IAOS-ISI 2024, Mexico City

IAOS-ISI 2024, Mexico City

Modernizing the U.S. Census Bureau’s Demographic Programs

Organiser

JO
Jennifer Ortman

Participants

  • VV
    Dr Victoria Velkoff
    (Chair)

  • VU
    Victoria Udalova
    (Presenter/Speaker)
  • Enhancing Health Data at the U.S. Census Bureau

  • JO
    Dr Jennifer Ortman
    (Presenter/Speaker)
  • Demographic Frame: Leveraging Linked, Person-Level Data

  • JR
    Jonathan Rothbaum
    (Presenter/Speaker)
  • National Experimental Wellbeing Statistics (NEWS)

  • JF
    Dr Jason Fields
    (Presenter/Speaker)
  • Census Bureau Household Panel Survey

  • Category: International Association for Official Statistics (IAOS)

    Abstract

    The U.S. Census Bureau is modernizing its approach to producing demographic data to more effectively and efficiently meet the growing demand for high quality, comprehensive, and timely official statistics. This panel will introduce four transformation efforts: the Demographic Frame, Enhancing Health Data (eHealth), National Experimental Wellbeing Statistics (NEWS), and the Census Household Panel.

    The Demographic Frame is a comprehensive, secure, access-controlled database of person-level data consisting of demographic, social, and economic characteristics of individuals derived from census, survey, administrative, and third-party data sources. The Demographic Frame is facilitating innovations in data collection, processing, analyses, and products for the census and survey programs.

    The eHealth program links survey and administrative data to create a Health Frame, which contains detailed physician and business-level information. The Health Frame provides a more comprehensive resource to understand and assess the U.S healthcare system by taking account of the characteristics of individual providers and the organizations they work in.

    The NEWS project is improving and expanding estimates of income, poverty, and other measures of economic wellbeing by linking survey, administrative, and commercial data. The initial release addressed biases from unit nonresponse through improved weights, missing income information in both survey and administrative data through improved imputation, and misreporting by combining or replacing survey responses with administrative data.
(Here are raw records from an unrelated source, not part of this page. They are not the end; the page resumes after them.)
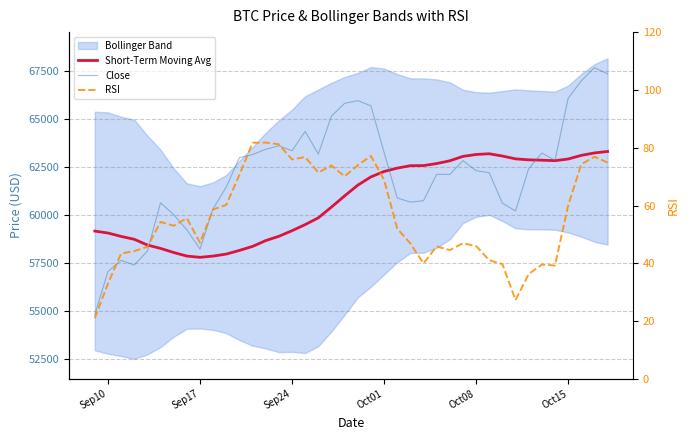

Is it true that Short-Term Moving Avg equals 102092.5 at 39?

False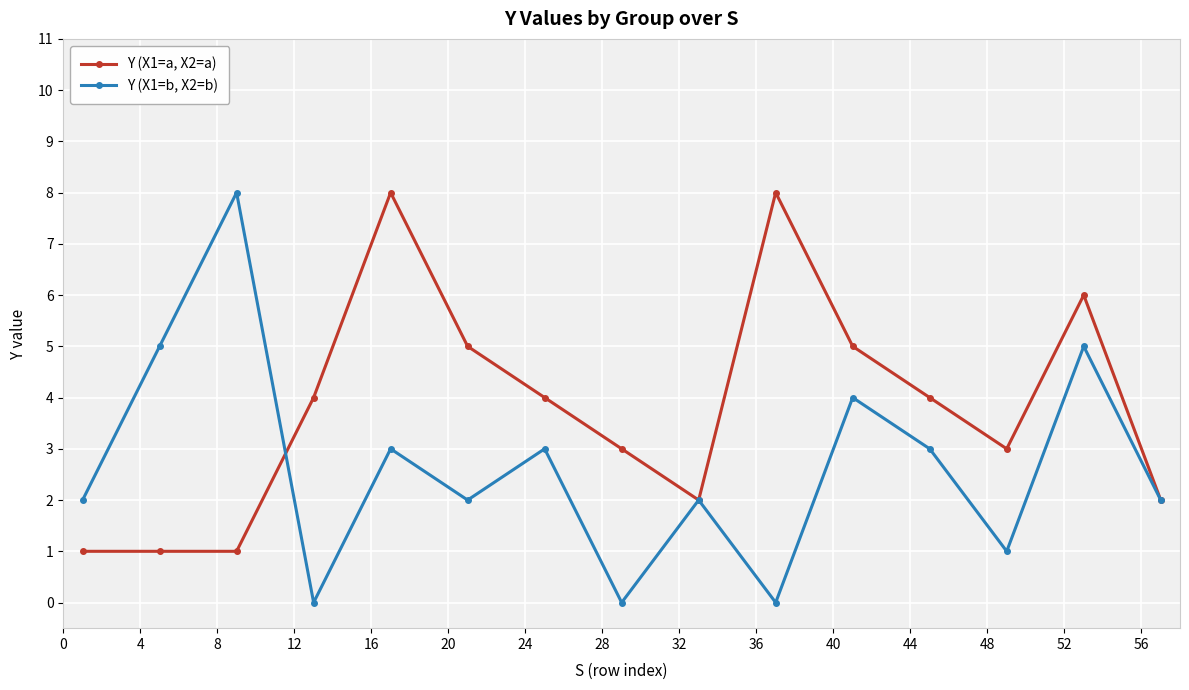

In Y (X1=b, X2=b), how many points are higher than both neighbors (excluding endpoints)?

6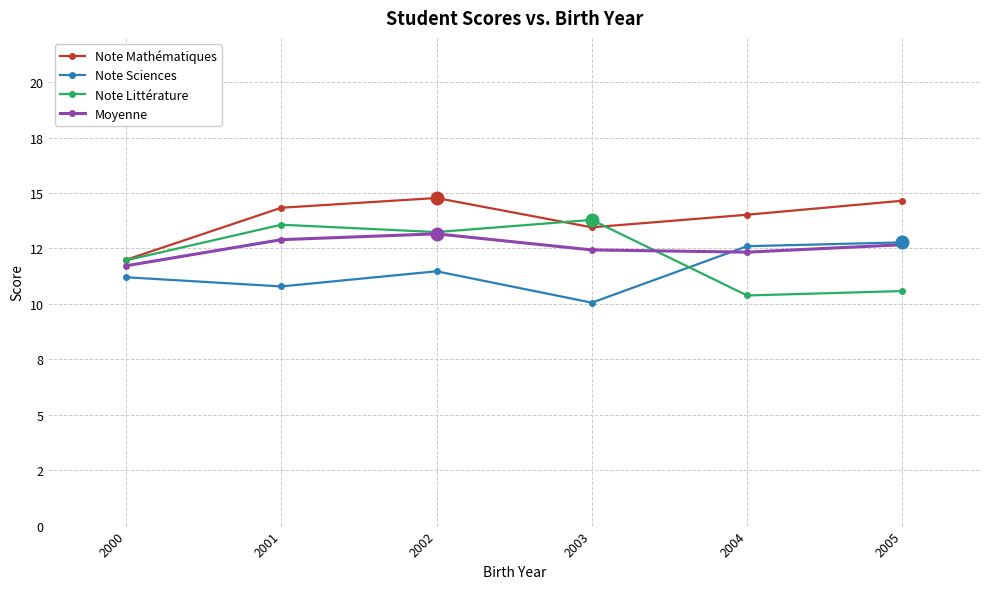

What is the difference between the Moyenne values at 2000 and 2001?

1.2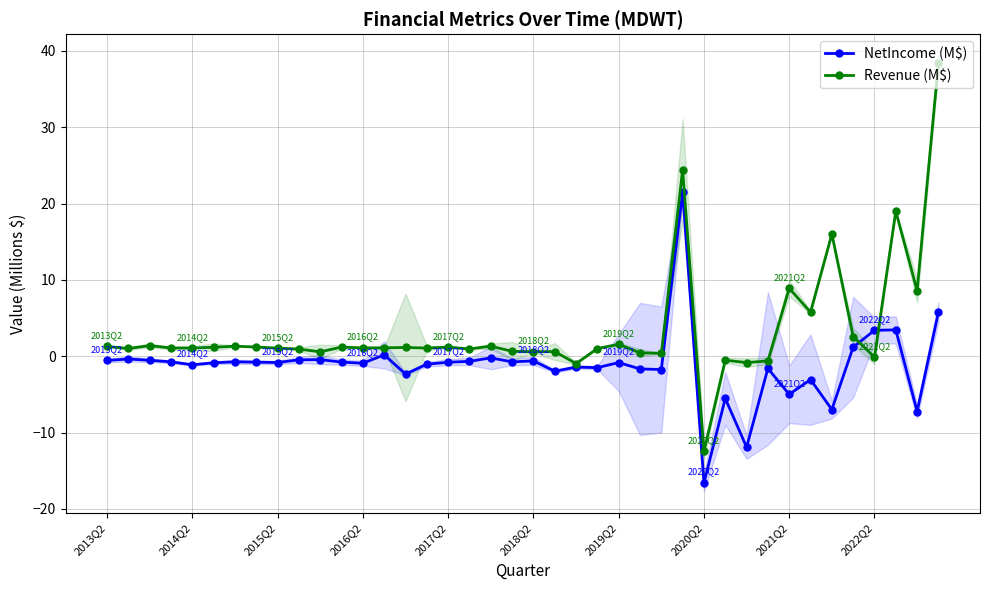

Read the Revenue (M$) value at 33.

5.8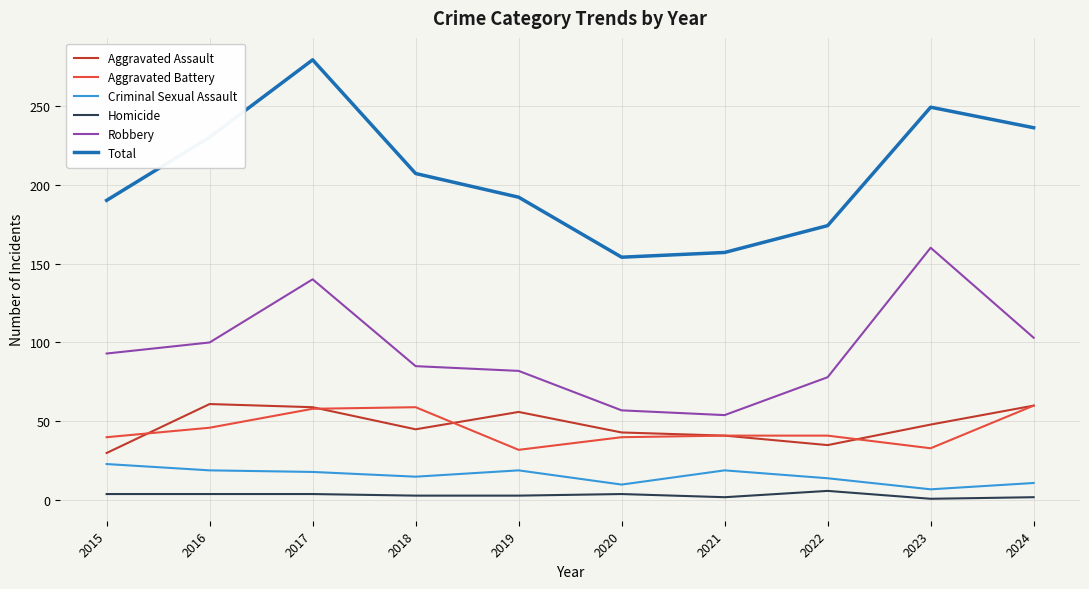

True or false: Aggravated Assault and Homicide intersect in this chart.

False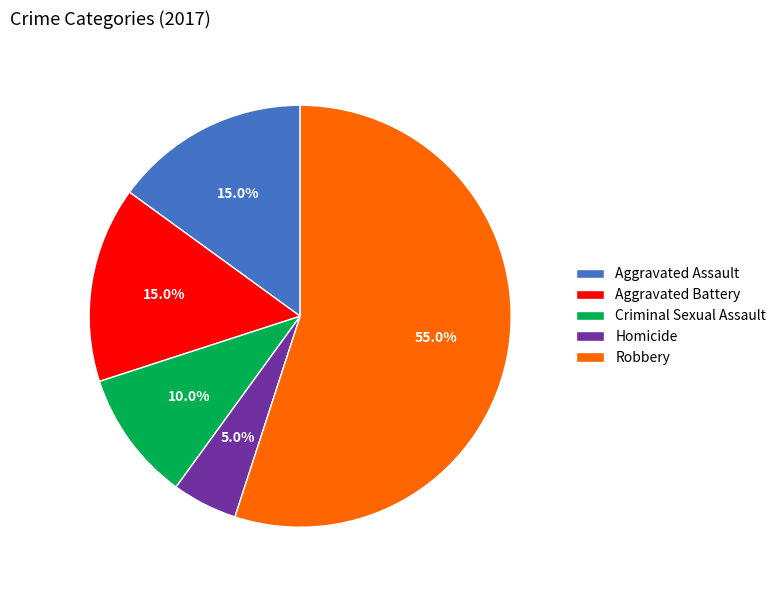

The Criminal Sexual Assault slice represents 10% of the pie. True or false?

True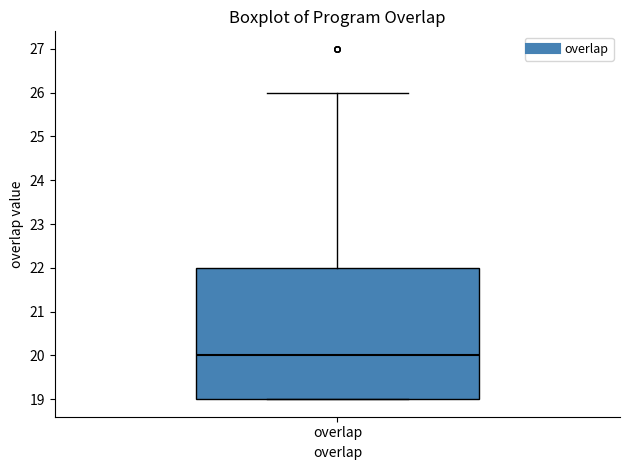

Where does the upper whisker of the box for overlap end on the y-axis? The values are not printed on the chart, so give them approximately, as read against the axis.

26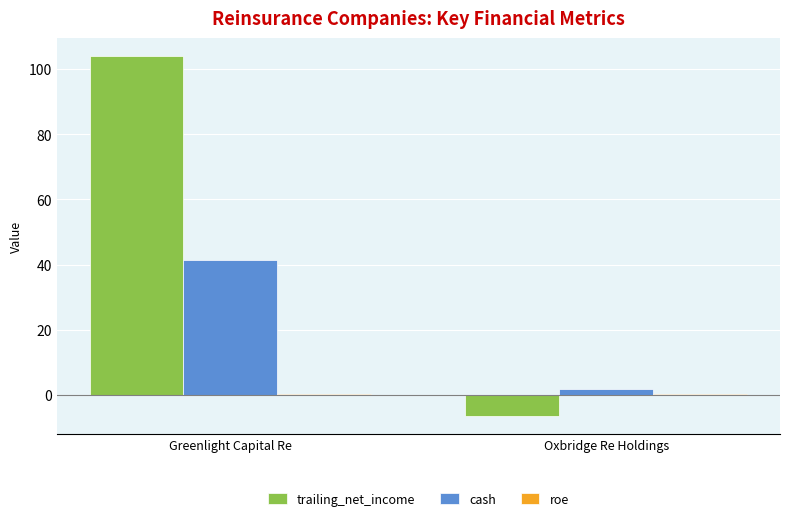

How many groups of bars are there?

2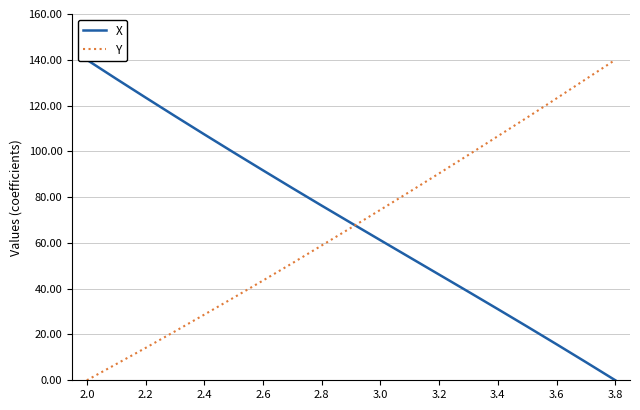

List the series in order of their peak value, highest first.

X, Y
    The Census Bureau Household Panel is a nationally-representative, address-based, probability-based internet panel (including non-internet households) designed to improve representativeness, significantly reduce burden on sampled households, and promote high-frequency data meeting the immediate needs of the U.S. government and public. The Panel facilitates near real-time analysis of national events that may impact social, economic, or demographic characteristics of the population. It also supports research to improve surveys, including testing content changes, alternative methods for enhancing data with administrative and other data sources, and adaptive survey design procedures.